Science. Communication. Community.
I remember that squirrel. Right paw raised high, as if we go way back. Come to think of it, it has been three years since we first crossed paths.
“That squirrel” is one of the 1,000 organisms photographed for “A Cubic Foot,” a clever feature story in National Geographic that now has a second life as a free exhibition at the Society’s museum in downtown Washington D.C.
The premise of the project is simple: place a 1-cubic-foot wire cube in various habitats around the world, including the squirrel’s home: New York City’s Central Park. Photograph everything – down to a millimeter in size – that moved through the cube, or lived in it, over the course of 24 hours.
Even if you read the original story, seeing these organisms in massive prints is a startling experience. Details that barely registered at magazine-scale become focal points. But what (still) thrills me most is the way photographer David Littschwager took time out of the equation. He transformed the podunk pace of field work into a moment of visual bliss.
There’s a bit of strategy behind Littschwager’s magic, points out biology PhD candidate Jason Aloisio, who’s based in New York City. Littschwager chose an ideal spot within Central Park for his sample. It was secluded. It passed through several strata (e.g. leaf litter, humus, soil). And it straddled a rotting log, which is an ecosystem unto itself. Still, Aloisio says, the larger truth of the piece needs no embellishing: rich biodiversity exists in our own backyards. To perceive it, you just need time and interest — which is where, in my view, exhibits can play a role.
I’ve seen one other biology exhibition that set my senses atizzy: sLowlife. In order to debunk notions of plants as still, sLowlife sped up time-lapse photography of plants responding to their environment. Suddenly plants dance, demonstrating — in mere seconds — movements that Darwin painstakingly tracked in his laboratory.

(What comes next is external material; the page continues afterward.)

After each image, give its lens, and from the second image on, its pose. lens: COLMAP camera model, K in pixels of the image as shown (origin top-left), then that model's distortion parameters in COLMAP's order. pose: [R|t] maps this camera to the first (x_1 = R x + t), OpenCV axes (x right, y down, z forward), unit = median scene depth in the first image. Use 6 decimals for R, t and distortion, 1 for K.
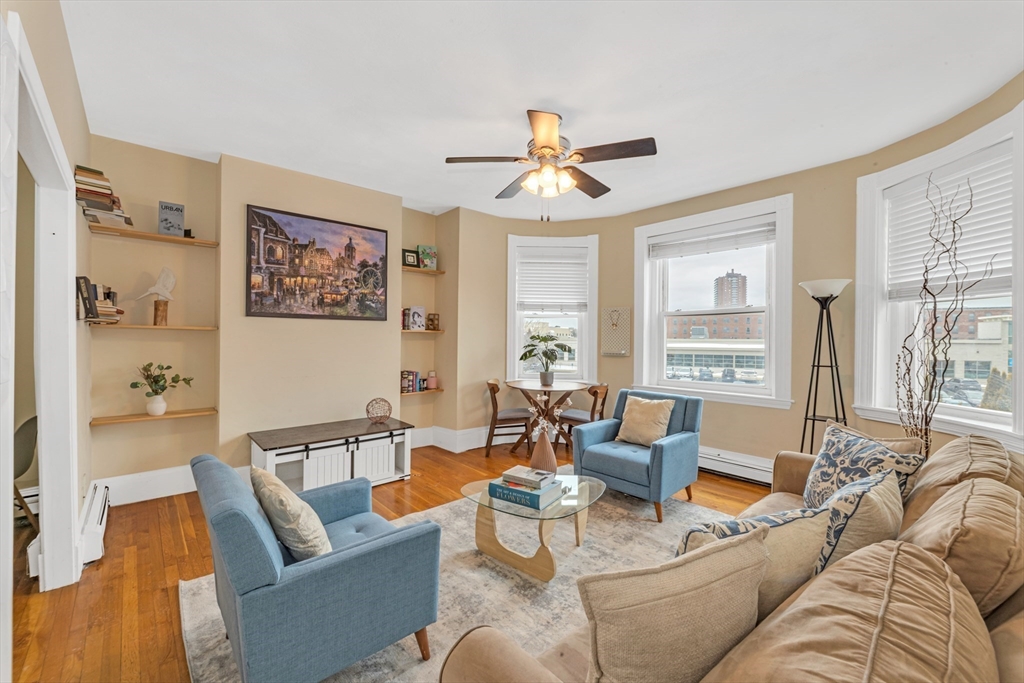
lens RADIAL K [[449.4, 0, 512.0], [0, 449.4, 341.5], [0, 0, 1]] dist [0.001754, 0.000098]
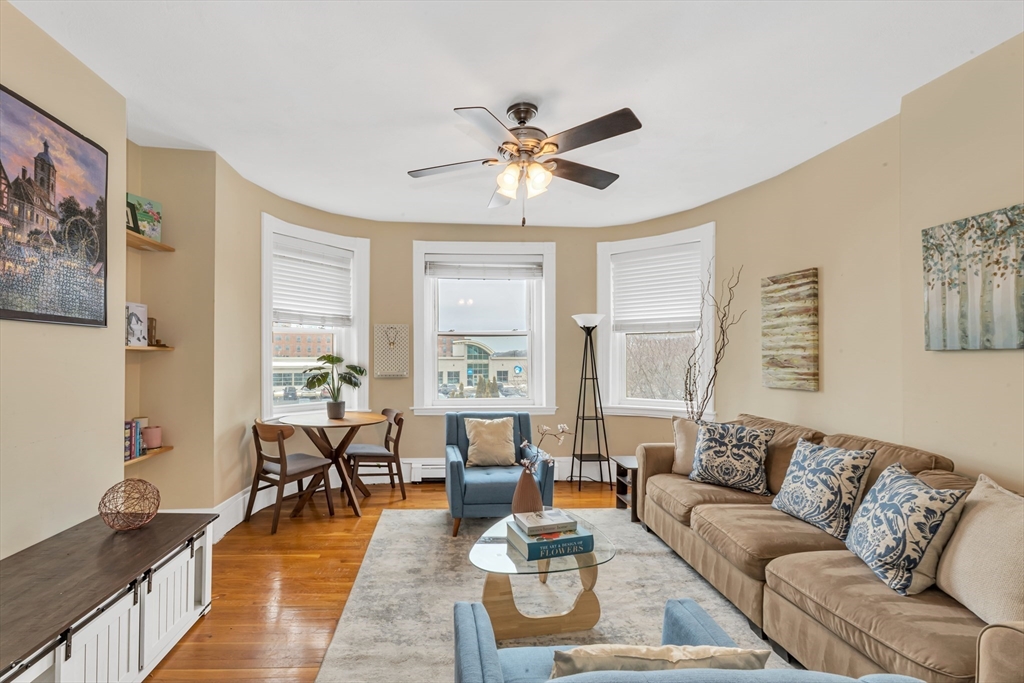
lens RADIAL K [[445.3, 0, 511.3], [0, 445.3, 356.7], [0, 0, 1]] dist [0.000807, -0.000072]
pose [[0.593186, -0.003644, 0.805057, -0.431828], [0.008133, 0.999966, -0.001466, -0.008492], [-0.805024, 0.007418, 0.593196, 0.343590]]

Aloisio is a firm believer in direct experience. Nothing beats the feel and smell of soil. But he does have a favorite research-based teaching tool: the Manahatta Project, a map that reveals the likely flora and fauna in every block of Manhattan in 1609. Seeing that the FDR highway was underwater, he says, always opens up discussions of how humans change our environment.
I’m still wondering what’s the equivalent to these visual feats in science writing. Can words toy with time, so that even the most slow-paced research projects dazzle on the page?